You might be thinking, “it looks like Chris Jericho’s involved, so he probably saves the segment at least, right?” And that’s where I have to tell you this is where his all-time worst WCW angle begins: he wants Perry Saturn to wear a dress. At first he’s like, “you cry like a woman, so why not wear a dress?” and Saturn responds with, “I don’t do drag!” But Saturn wants a match with Jericho and Jericho holds all the cards, so he agrees to start professionally cross-dressing if he can’t win. This is a “bring a birthday cake to the wrestling show” level of bad on-screen decision making. ESPECIALLY when you’re in a feud with a referee who hates you so much he’s screwing you out of matches and sending other referees to the back so he can personally be in control of being mean to you at work.
In one of the most hilarious disqualifications on record, Jericho interrupts the match by attacking Saturn with a big-ass shovel. Saturn falls down because he’s just been knocked out by a goddamn shovel and gently grazes referee Scott Dickinson, so Dickinson disqualifies Saturn. The repeated strikes with a digging tool doesn’t earn a DQ, but bumping into the referee’s hip with your armpit does. And, because WCW, Jericho tries to put Saturn in a dress after the match, doesn’t know how dresses work, tries to put Saturn’s head through one of the arm holes, and then just gives up. I feel like you guys could’ve rehearsed the dress thing.
Booker T squashes Lenny Lane, meaning the first five matches on the episode are a jobber squash, a referee screwjob, and three nWo run-ins.
Bill Goldberg says he’s made a lot of mistakes. What, did he watch this week’s Nitro too?

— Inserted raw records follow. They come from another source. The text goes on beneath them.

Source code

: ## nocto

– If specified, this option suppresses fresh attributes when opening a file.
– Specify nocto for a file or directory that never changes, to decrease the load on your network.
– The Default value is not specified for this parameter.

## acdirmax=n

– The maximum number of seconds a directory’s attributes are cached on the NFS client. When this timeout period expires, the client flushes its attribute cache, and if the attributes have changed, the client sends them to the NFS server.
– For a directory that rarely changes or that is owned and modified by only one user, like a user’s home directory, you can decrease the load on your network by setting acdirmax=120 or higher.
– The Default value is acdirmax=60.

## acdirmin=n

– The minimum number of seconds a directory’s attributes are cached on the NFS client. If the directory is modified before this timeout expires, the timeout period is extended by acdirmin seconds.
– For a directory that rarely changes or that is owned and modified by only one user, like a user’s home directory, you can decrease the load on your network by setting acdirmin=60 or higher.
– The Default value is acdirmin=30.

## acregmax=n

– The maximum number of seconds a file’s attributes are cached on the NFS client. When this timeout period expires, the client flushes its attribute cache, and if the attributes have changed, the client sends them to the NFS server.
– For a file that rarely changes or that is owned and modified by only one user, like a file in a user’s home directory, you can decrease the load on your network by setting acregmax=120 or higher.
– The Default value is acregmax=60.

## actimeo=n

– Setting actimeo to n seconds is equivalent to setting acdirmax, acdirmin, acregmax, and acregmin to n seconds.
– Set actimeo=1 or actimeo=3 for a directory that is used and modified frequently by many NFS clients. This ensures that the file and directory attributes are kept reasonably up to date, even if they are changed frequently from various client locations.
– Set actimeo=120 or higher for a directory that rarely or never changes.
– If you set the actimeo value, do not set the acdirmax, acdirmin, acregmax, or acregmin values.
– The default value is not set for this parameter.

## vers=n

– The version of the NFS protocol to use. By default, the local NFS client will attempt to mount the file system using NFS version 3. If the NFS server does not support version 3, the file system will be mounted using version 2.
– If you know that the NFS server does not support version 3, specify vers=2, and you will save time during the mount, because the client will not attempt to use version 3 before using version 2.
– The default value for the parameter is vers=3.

He also says the Fingerpoke of Doom helped him earn an education and that he’s now got his, “doctorate in professional wrestling,” not mentioning that he only got into WCW University on a football scholarship.
Last and presumably least, we check in on Raven’s move-back-in-with-your-parents rehab and find him playing backgammon with his mom’s friend “Jim.” That’s Jim as in Jim Fullington, as in the original hardcore icon The Sandman Jim Fullington. Former ECW valet and porn star Chastity had also made her first appearance on the Thunder before this show as “Scotty’s” well-meaning sister Stacy, because WCW is dedicated to creating a cinematic universe of former ECW stars as odd neighbor characters in a Floridian gated community. I’m sad we never got Sabu as a deluded local care salesman who’s decided to run for mayor, or whatever.
The segment ends with Raven going into the garage and finding old pictures he’d collected of Rowdy Roddy Piper, which was supposed to set up a Raven vs. Piper feud that (again, because WCW) never happened.
It’s already time for Souled Out ’99, featuring David Flair versus the entire nWo, a stun gun ladder match, a dress match with a referee screwjob, and THOSE ARE THE HIGHLIGHTS. See you then!